Though many of “Jasad’s “subscribers reside in conservative Gulf States, the journal’s most obvious critics are religious conservatives. In the film’s candid interviews in the streets and cafés of Beirut, young moralists challenge Haddad’s daring views. The film also presents criticism from Lebanese feminists who are wary of her approach. Zainab, a veiled young woman from the women’s collective, Nasawiya, claims that Haddad imposes a one-size-fits-all approach to feminism that doesn’t consider cultural context. She worries that Haddad reinforces the idea that a liberated woman must “strip down” and bare her body. The problem is that Zainab admits that she has only seen “Jasad’s” website for the first time on the day of the interview. Her cursory remarks are based on relative ignorance and a faulty set of assumptions about the very nature of free speech, which demands nothing of others, imposes nothing, except the right to not be silenced.
Dr. Aman Kabbara Chaarani, the President of the Lebanese Council for Women, vehemently opposes distribution of Jasad because she says that the Lebanese authorities have made no attempt at blocking minors from having access to the journal. Also claiming that Haddad “imposes” her opinions, Chaarani worries that the journal may cause young minds “to go astray.”
Another implicit criticism of “Jasad”– whose contributors and editors drop English words and phrases into their discussions as a matter of habit – is that the journal is generally reflective of elite Western incursions. Aware of such critiques, Haddad makes the case that “Jasad” is actually resuscitating a long-buried erotic lexicon and tradition that stems not from Western influence, but from a rich Arab heritage that has been repressed in the last two hundred years. Anyone who has read the unexpurgated versions of One “Thousand and One Nights” or the lusty love poems of Abu Nawas knows that she has a good point.

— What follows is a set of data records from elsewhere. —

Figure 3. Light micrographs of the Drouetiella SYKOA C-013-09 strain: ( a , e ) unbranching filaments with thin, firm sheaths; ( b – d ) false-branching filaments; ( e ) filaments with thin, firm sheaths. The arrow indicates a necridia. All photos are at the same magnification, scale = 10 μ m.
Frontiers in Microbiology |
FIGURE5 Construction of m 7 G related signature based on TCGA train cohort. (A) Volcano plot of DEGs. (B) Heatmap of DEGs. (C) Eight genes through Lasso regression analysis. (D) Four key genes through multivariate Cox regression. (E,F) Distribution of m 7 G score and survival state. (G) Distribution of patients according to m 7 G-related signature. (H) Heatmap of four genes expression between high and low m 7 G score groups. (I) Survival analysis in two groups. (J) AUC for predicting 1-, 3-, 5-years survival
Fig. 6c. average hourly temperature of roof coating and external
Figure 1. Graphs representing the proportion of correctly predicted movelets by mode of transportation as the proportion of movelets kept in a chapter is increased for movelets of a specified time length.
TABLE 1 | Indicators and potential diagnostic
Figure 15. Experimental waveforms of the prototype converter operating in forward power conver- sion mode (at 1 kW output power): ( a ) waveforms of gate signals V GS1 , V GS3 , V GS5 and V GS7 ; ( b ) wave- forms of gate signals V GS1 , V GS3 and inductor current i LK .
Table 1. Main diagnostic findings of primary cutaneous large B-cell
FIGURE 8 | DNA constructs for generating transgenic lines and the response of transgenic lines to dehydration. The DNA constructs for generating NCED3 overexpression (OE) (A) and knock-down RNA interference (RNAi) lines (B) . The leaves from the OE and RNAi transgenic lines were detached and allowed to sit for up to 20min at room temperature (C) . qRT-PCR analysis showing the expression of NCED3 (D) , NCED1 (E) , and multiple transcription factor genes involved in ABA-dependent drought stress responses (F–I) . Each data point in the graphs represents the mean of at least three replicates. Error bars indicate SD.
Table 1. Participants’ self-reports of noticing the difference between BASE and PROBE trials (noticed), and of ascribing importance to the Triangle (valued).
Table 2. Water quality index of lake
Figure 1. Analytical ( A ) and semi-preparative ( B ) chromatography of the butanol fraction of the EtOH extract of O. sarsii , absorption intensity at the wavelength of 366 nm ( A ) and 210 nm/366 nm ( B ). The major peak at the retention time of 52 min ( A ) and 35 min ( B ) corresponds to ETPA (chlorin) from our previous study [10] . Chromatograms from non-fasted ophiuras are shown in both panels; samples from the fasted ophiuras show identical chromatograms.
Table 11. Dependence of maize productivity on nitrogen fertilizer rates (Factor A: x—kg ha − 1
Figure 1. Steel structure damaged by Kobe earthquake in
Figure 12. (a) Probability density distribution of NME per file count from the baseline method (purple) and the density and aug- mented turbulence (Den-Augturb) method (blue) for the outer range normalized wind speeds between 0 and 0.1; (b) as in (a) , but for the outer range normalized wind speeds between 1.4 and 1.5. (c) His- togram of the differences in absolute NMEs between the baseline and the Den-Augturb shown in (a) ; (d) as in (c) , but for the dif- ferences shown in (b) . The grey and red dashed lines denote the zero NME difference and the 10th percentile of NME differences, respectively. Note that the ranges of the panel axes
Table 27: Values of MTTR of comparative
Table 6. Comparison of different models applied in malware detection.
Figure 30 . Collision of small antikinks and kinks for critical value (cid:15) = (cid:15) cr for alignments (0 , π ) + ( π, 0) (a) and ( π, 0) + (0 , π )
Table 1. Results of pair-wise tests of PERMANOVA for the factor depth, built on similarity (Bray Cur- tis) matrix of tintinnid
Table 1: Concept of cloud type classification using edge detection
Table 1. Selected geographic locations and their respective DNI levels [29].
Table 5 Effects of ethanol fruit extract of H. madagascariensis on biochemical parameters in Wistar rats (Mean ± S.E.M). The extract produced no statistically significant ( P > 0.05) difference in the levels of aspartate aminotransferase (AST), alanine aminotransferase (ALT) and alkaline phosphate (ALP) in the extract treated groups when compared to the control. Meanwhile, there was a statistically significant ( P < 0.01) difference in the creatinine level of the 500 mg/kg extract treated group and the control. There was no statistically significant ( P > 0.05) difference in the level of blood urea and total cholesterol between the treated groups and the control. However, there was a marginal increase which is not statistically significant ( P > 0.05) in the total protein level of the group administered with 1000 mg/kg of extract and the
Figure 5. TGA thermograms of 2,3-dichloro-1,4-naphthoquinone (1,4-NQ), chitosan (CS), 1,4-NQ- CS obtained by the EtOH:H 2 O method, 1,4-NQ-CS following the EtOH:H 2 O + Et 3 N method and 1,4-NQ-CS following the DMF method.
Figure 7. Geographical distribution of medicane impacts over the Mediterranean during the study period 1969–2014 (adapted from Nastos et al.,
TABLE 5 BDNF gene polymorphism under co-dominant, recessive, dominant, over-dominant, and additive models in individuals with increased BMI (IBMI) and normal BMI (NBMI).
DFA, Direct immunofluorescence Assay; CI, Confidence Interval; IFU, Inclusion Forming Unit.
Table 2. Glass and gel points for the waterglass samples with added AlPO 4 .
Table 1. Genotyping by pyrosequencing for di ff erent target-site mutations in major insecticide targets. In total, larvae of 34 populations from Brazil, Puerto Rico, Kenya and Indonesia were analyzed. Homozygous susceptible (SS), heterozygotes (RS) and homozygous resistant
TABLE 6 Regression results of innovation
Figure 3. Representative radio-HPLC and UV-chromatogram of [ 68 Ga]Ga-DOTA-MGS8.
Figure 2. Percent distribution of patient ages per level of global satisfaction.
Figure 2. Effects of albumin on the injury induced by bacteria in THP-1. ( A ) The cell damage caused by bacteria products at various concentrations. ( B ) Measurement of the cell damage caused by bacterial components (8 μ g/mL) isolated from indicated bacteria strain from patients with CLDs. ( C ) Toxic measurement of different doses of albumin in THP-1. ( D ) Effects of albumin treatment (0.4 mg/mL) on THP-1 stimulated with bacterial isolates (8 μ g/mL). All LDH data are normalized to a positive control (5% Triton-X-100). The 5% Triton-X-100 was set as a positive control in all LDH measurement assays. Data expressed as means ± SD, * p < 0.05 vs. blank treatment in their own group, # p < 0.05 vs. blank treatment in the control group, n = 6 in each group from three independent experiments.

“Jasad & The Queen of Contradictions” provides an excellent platform for the lively, forthright Haddad to present an unfiltered narration of her ideas. In this regard, the film is a resounding success and a powerful resource. Unfortunately, the film never shows Haddad in face-to-face conversation or direct dialogue with her critics. It would strengthen the work to have included an intelligent debate between proponents and detractors, allowing a more nuanced conversation to emerge.
What also remains to be explored and discussed are the literary qualities of the journal itself. Social provocations are a legitimate purpose of art, but aren’t enough to hold the world’s attention for long. It is discouraging the way our focus on controversy often obscures more important questions, such as: does the journal succeed on its own terms and achieve a high level of aesthetic distinction? Undoubtedly, the film will incite some viewers to subscribe to Jasad (even if in secret – and make that judgment for themselves).
This review appeared in Al Jadid, Vol. 18, No.66.